Sejujurnya, mereka kesulitan mengalahkan yang lebih kuat yang datang dan bertarung.
“Ayo kembali ke desa dan buat pertemuan strategi.”
[Meski gadis itu mungkin akan memberikan bantuan tanpa ragu.]
“Itu benar.”
Aku ingin meminta bantuan pada para pria di desa tapi kupikir orc terlalu berat sebagai lawan mereka.
Monster itu cukup mengancam bahkan untuk tentara yang terlatih sekalipun. Yang berarti cukup berat untuk penduduk.
Satu-satunya yang bisa membantu adalah Nona Francesca yang bisa menggunakan sihir.
Dan meski hanya penyihir amatir tanpa pengalaman.
Aku hanya bisa menghela napas.
“Aku benci masalah. Itulah kenapa aku berusaha menjauh dari monster sebisaku.”
[Jadi jangan dikuasai oleh wanita…haaahh.]
Tak bisa membantu.
Atau agak, aku tak keberatan jika itu hanya orc biasa, jika mereka normal.
Aku melihat kembali, tapi orc hitam itu terlihat tidak akan menangkapku.
Jika dia memang mengacuhkanku, jadi akau hanya bisa merasa berterima kasih.
Ketika mata kami bertemu, perutku berubah jadi dingin, berpikir bahwa aku akan bertarung dengan 11 orc itu. Jika dia membiarkanku pergi, maka aku akan lari.

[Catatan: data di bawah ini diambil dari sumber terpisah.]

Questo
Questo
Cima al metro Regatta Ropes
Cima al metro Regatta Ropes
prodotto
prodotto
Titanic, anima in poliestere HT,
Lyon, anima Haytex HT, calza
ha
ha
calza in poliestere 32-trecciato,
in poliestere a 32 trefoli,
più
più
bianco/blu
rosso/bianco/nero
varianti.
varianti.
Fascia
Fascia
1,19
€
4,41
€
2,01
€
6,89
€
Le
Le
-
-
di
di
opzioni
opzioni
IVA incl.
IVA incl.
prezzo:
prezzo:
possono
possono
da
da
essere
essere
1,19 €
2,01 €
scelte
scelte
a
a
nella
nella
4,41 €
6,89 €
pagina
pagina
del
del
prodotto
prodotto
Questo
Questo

Bagaimana tentang hinaan dibiarkan pergi oleh orc yang miri babi itu?
Ini lebih baik daripada sekarat.
Kau harus bertarung ketika kau tidak bisa mundur bagaimanapun situasinya tapi ini tidak begitu.
Meski Ermenhilde mengerti itulah mengapa dia tidak mengatakan apapun ketika aku memilih bertarung jika aku punya kesempatan menang yang tinggi.
Dia tidak mengatakan apapun, tapi dia kelihatan marah.
Dia punya banyak kebanggaan.
Aku mengelus medali didalam kantung dengan jariku.
[Kita, yang mengalahkan Dewa Iblis, kembali begitu saja karena orc…sayang sekali.]
“Ini lebih baik daripada sekarat.”
[…untuk Renji, memberikan argumentasi, ini lebih menyakitkan.]
Aku akan menangis sialan.
Pada akhirnya, mereka tidak menangkapku bahkan sampai aku keluar dari hutan.